# Directive
Find the line in the entries below that contains "Access Complexity". Repeat it exactly, and every line after it through the line that contains "Salesforce.com Lightning and".

# Data extract
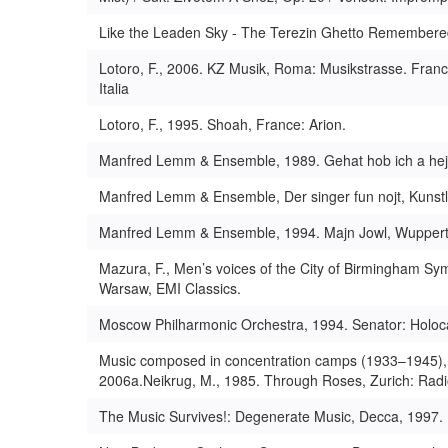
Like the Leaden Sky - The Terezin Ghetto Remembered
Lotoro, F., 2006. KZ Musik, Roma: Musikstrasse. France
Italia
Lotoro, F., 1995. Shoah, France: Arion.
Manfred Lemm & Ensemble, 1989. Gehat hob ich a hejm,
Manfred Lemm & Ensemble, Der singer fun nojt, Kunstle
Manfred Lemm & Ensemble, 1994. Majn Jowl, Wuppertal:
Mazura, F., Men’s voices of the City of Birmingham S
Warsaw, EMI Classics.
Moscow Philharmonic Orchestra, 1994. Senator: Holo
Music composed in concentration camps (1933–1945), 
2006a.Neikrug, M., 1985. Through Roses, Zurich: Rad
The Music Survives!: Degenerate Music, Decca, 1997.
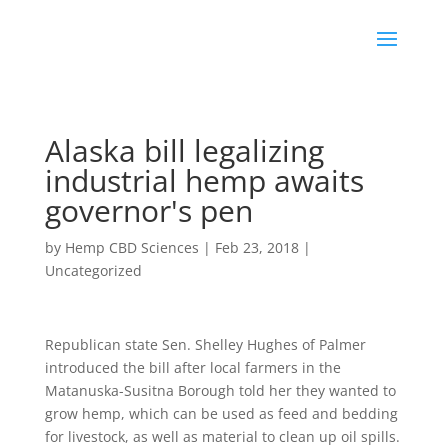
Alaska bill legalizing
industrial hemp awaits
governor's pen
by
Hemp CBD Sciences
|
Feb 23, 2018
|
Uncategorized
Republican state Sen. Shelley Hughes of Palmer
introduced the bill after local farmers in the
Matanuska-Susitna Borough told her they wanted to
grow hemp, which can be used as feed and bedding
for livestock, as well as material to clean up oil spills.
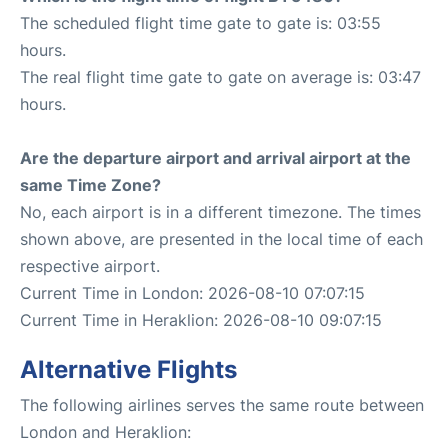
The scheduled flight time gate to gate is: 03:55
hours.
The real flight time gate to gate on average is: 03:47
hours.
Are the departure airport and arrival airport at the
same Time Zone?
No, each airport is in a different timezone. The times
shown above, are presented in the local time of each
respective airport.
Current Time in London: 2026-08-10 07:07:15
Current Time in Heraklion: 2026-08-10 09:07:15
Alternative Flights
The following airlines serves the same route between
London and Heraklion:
* * *
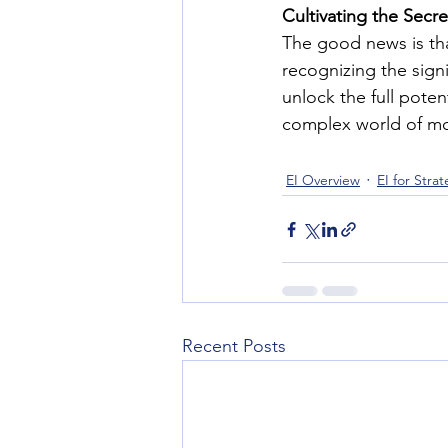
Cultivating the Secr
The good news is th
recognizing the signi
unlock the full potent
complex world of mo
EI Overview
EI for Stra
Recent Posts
==
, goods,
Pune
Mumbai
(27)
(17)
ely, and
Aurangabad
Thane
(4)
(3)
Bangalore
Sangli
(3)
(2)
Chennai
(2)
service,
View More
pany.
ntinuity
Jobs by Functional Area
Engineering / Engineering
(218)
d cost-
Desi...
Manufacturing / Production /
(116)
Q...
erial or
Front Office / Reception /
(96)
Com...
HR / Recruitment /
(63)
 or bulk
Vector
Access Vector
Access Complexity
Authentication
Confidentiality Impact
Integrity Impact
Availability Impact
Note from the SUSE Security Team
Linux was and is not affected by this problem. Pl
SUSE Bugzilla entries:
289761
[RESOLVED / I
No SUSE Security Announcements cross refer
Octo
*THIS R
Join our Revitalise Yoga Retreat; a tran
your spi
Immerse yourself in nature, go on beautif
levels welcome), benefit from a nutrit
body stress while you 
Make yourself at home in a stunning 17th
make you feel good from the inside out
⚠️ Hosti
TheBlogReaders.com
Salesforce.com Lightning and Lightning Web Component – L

# Answer for this exercise
Access Complexity
Authentication
Confidentiality Impact
Integrity Impact
Availability Impact
Note from the SUSE Security Team
Linux was and is not affected by this problem. Pl
SUSE Bugzilla entries:
289761
[RESOLVED / I
No SUSE Security Announcements cross refer
Octo
*THIS R
Join our Revitalise Yoga Retreat; a tran
your spi
Immerse yourself in nature, go on beautif
levels welcome), benefit from a nutrit
body stress while you 
Make yourself at home in a stunning 17th
make you feel good from the inside out
⚠️ Hosti
TheBlogReaders.com
Salesforce.com Lightning and Lightning Web Component – L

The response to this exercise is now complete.